The film was directed by none other than Ken Russell whose growing oeuvre included, among dozens of other titles, the rock opera Tommy, sci-fi freak fest Altered States and Gothic, a movie mash note to Byron and the Shelleys. Jimmy and I didn’t realize at the time that one man was responsible for all these films, which were required viewing in post-punk Petaluma of the 80s. In fact, we’d only seen Gothic the year before because Julian Sands, our hero from A Room With a View (who famously smooched our perma-crush Helena Bonham Carter), played Percy Bysshe Shelley. I wouldn’t read up on Shelley until college and by then it was too late. Shelley would always be Sands and Sands, who had since moved on to a dreadful supernatural franchise, would always be Warlock. Hence, Shelley = Warlock. All the resources of SF State couldn’t change this annoying association for me, so I finally decided to just change my major.

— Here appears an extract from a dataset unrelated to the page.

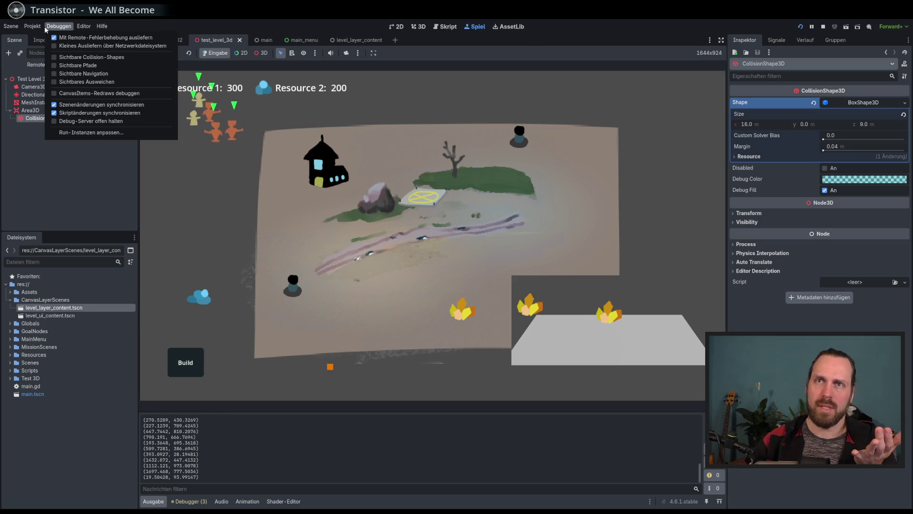
- Close the debug options, restart the game, and start Test Mission 02 again
left_click(600, 24)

Lair of the White Worm Car
I recently streamed The Lair of the White Worm, from some (illegal?) site and found that upon the silver anniversary of its release, it still holds up. Albeit, it’s far campier than I was able to appreciate at the time — I took its cartoonish sexuality (which was entirely intentional on the part of the filmmaker) at face value. And why wouldn’t I, having witnessed the vampish Donohoe seduce a boy scout who snake-charmed her with a harmonica (sales of mouth harps subsequently spiked down the street at Tall Toad Music).
Naturally, I fell in love with Donohoe’s Lady Sylvia. In keeping with his burgeoning car fetishism, Jimmy fell in love with her 1966 Jaguar XKE. The car was cast, if you will, for what we can pretend was its serpentine coach design, not to mention the fact that it was white. Jimmy, however, thought Russell had missed an opportunity, that the car should have been an Alfa Romeo since the company’s logo features the Biscione, a.k.a, the Vipera, a heraldic image depicting a large serpent swallowing a boy.
I cannot recall which Alfa he suggested to replace the Jag (Spider, Giulietta?) but Jimmy was adamant that it should not have been a Jaguar, even one as beautiful as that year of XKE. We disagreed and argued, as always, until he got bored and went home.
Jimmy persisted in his love of cars until his death in a rally race accident 20 years ago this March. I suppose this is why it isn’t odd that I should be thinking about him and this business about serpents and Alfa Romeos near St. Patrick’s Day. You see, while Googling Alpha hood ornaments to see if, after 25 years, maybe Jimmy was right and Ken Russell should’ve taken advantage of the Biscione, I learned that Alfa Romeo has another emblem. It’s been used on their racecars since the early 1920s, the so-called “Quadrifoglio,” which is a four-leaf clover.
I’m not one for sentimental synchronicities, nor do I deny that search engine algorithms can be serendipity machines if you sprinkle enough fairy dust. But I do like it when one stumbles upon, if not meaning, a sense of metaphysical coherence to random recollections of a lost friend. Perhaps finding a four-leaf clover at the end of one’s reverie is the snake eating its own tale. I prefer to think that I’ve just been lucky.